* [WHAT TO PRODUCE]: Select each line in the records that contains the string "Beko".

* [MATERIAL PROVIDED]:
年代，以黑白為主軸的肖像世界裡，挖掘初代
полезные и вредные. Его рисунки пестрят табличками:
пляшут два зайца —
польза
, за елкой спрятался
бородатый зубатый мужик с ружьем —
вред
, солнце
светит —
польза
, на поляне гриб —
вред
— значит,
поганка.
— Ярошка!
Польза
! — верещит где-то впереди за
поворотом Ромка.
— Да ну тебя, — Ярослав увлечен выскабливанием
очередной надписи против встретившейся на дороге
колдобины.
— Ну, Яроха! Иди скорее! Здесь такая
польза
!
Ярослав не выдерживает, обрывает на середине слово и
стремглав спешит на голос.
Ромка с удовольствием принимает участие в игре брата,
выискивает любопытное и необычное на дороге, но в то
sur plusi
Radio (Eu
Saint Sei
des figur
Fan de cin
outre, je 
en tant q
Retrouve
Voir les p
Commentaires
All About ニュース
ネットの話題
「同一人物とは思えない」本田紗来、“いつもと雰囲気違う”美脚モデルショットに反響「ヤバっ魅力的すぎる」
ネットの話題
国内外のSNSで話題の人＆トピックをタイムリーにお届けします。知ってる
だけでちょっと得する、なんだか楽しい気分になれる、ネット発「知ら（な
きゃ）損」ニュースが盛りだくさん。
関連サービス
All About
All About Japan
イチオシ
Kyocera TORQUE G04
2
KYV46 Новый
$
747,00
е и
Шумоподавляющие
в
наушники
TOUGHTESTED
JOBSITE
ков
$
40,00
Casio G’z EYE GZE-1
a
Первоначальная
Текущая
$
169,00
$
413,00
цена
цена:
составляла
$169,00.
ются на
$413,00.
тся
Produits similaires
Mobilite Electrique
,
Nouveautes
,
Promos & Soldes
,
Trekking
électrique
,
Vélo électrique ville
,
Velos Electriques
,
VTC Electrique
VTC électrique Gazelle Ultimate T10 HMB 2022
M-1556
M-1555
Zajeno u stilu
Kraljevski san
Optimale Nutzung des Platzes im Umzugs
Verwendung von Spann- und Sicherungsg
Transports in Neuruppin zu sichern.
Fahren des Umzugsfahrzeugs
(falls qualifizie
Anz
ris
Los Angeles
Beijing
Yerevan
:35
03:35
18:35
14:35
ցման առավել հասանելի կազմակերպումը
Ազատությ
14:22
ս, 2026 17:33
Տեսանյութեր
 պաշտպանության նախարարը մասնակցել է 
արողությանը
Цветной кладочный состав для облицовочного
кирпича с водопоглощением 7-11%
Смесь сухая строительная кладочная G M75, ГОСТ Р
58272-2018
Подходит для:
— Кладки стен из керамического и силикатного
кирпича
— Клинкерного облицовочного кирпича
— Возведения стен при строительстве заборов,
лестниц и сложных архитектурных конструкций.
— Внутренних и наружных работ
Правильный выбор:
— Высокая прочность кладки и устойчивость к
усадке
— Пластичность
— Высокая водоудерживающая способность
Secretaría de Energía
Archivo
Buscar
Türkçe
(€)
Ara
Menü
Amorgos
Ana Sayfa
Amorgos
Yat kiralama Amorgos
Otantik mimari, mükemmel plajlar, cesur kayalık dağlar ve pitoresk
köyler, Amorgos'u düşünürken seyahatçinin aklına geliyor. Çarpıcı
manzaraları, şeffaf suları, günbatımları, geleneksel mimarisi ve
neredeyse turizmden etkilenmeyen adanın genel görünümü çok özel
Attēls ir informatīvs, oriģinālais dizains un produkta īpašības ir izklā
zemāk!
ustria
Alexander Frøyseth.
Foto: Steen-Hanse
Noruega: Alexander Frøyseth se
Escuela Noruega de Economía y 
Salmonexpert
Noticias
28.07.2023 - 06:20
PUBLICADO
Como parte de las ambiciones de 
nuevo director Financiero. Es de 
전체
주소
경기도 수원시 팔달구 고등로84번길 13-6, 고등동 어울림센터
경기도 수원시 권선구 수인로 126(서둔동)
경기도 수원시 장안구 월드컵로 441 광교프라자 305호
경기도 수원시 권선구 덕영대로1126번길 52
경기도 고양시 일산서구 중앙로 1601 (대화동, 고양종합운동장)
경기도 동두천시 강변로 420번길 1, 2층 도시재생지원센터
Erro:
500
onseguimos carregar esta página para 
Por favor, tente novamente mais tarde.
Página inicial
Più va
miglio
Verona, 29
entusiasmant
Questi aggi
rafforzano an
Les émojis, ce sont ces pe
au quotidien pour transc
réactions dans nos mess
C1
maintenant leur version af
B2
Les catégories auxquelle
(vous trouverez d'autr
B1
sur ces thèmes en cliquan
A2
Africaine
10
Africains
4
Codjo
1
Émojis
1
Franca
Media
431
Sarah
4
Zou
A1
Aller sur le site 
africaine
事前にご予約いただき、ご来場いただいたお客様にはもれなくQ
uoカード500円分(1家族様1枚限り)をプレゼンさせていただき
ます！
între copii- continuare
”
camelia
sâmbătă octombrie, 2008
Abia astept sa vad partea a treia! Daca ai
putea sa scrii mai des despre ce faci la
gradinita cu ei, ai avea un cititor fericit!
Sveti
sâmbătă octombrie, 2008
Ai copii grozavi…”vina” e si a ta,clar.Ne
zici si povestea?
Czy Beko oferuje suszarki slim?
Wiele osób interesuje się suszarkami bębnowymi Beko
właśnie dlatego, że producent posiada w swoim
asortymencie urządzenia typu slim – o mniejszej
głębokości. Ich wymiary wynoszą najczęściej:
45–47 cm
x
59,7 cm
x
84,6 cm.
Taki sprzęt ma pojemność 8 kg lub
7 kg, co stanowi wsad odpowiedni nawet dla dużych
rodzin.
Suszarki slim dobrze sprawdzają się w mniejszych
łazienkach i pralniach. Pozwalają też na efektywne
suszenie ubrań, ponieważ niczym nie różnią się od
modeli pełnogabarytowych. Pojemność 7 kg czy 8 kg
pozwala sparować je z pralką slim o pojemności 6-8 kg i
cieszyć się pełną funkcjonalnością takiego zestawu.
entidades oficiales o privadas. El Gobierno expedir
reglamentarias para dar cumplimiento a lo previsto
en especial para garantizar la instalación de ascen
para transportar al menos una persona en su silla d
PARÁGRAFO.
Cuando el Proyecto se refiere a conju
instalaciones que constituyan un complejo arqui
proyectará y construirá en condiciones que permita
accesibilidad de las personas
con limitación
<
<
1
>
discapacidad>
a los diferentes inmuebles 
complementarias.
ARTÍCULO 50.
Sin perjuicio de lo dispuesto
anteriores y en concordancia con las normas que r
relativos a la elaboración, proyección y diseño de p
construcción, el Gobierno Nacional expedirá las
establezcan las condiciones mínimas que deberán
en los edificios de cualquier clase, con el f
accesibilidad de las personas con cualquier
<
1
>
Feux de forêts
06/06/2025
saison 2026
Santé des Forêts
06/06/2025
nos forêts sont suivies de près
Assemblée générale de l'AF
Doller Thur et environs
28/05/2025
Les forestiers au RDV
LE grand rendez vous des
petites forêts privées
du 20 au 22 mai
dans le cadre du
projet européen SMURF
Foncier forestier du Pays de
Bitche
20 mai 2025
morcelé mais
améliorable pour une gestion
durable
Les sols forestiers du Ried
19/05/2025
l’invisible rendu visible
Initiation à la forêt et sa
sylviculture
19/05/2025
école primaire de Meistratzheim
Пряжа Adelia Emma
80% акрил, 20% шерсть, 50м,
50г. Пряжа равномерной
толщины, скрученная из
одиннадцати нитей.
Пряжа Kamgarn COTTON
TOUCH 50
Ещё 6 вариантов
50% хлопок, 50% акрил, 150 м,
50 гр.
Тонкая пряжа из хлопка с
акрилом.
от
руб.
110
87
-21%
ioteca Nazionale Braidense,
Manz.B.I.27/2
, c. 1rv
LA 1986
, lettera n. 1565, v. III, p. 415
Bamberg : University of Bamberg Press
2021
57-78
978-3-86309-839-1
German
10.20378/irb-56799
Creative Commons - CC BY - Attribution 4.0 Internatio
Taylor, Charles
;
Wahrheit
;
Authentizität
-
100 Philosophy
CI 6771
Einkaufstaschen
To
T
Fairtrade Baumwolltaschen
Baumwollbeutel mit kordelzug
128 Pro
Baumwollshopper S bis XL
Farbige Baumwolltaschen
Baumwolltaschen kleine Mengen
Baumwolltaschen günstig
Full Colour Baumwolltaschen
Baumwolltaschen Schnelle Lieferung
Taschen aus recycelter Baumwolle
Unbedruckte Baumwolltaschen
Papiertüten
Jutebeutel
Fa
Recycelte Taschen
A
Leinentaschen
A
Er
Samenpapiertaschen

* [RESULT OF THE EXERCISE]:
Czy Beko oferuje suszarki slim?
Wiele osób interesuje się suszarkami bębnowymi Beko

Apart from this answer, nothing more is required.